Pep Guardiola a reconnu que les coups de pied arrêtés représentent une menace grandissante en Premier League, mais il a insisté sur le fait que son objectif principal reste de faire jouer son équipe, Manchester City, dans le style qui lui est propre.
Lors de la conférence de presse d’avant-match du quatrième tour de la Coupe de la Ligue, qui opposera Manchester City à Swansea City au Swansea.com Stadium, l’entraîneur espagnol a analysé la tendance actuelle en championnat : depuis le début de la saison 2025/26, près de 19 % des buts en Premier League proviennent de corners, soit une augmentation de près de 5 points par rapport aux saisons précédentes.
«C’est vrai que les gens traitent chaque touche comme un corner, en plaçant dix joueurs dans la surface de réparation.
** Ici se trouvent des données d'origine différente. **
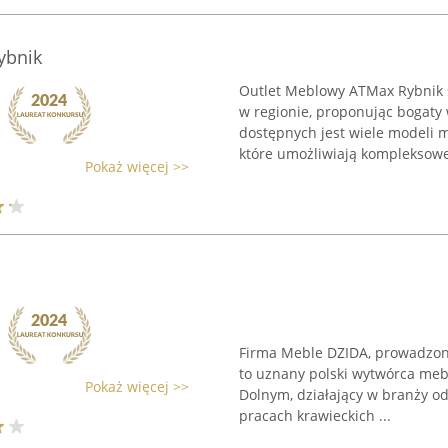
ybnik
Outlet Meblowy ATMax Rybnik 
w regionie, proponując bogaty
dostępnych jest wiele modeli me
które umożliwiają kompleksowe 
Pokaż więcej >>
Firma Meble DZIDA, prowadzona 
to uznany polski wytwórca meb
Pokaż więcej >>
Dolnym, działający w branży od 
pracach krawieckich ...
On en a souffert contre Brentford. Regardez le match Brentford-Liverpool qu’on a regardé à l’hôtel. À chaque action, Kayode envoyait le ballon dans la surface et il a été élu homme du match», a-t-il déclaré.
Guardiola a ensuite évoqué des exemples historiques de stratégies efficaces sur coups de pied arrêtés : «Aujourd’hui, les coups de pied arrêtés sont une menace. Je me souviens de Sean Dyche à Burnley il y a longtemps. Burnley était redoutable sur les longs ballons et les seconds ballons. Dyche est de loin l’un des meilleurs dans ce domaine. Ce n’est pas nouveau, il l’a déjà prouvé. Idem pour Sam Allardyce», a-t-il poursuivi.
«Je me souviens, avant même d’être ici, de Stoke City. Vous vous souvenez quand Stoke City faisait des remises en jeu à la touche ? Maintenant, de plus en plus d’équipes le font, mais à l’époque, Stoke City était peut-être l’exception. Je me souviens que, quand j’étais à Barcelone et au Bayern Munich, Arsène Wenger parlait de ce que c’était que de jouer à Stoke City, mais maintenant c’est devenu monnaie courante», a-t-il ajouté.
«Je rêve encore de jouer…»
Malgré cette menace, Guardiola a insisté sur le fait que Manchester City n’avait pas encore marqué sur corner ou coup franc cette saison, et qu’il ne comptait pas changer sa philosophie.
«Nous devons faire attention à cela, mais je rêve toujours de jouer… Chaque entraîneur fait ce en quoi il croit. Je veux marquer sur coups francs et corners, je ne suis pas naïf à ce point. Je le veux, mais je consacre mon temps à ce que nous devons faire pour mieux jouer, mieux attaquer et nous créer plus d’occasions, pour marquer des buts. Bien sûr, j’y prête attention, mais ce n’est pas ma vocation d’entraîneur», a-t-il souligné.
Selon Guardiola, la meilleure défense contre ces situations reste de maîtriser les seconds ballons et de contrôler le jeu, comme l’a montré la performance de son équipe contre Burnley.
«C’est ce que j’ai toujours fait. Je me souviens de notre déplacement à Burnley, c’était difficile. On n’a concédé qu’un seul corner, voire aucun. Pourquoi ? Parce qu’on a maîtrisé les seconds ballons. C’est la meilleure façon de défendre dans ce genre de matchs, mais pour cela, il faut être bon dans plusieurs domaines», a-t-il ajouté.
Pep Guardiola a conclu en rappelant que l’entraînement et l’adaptation restent au cœur de sa méthode : «Nous y travaillons. Je continuerai à travailler jusqu’au bout, principalement sur notre jeu, et à m’adapter parfois lorsque cela s’avérera nécessaire.»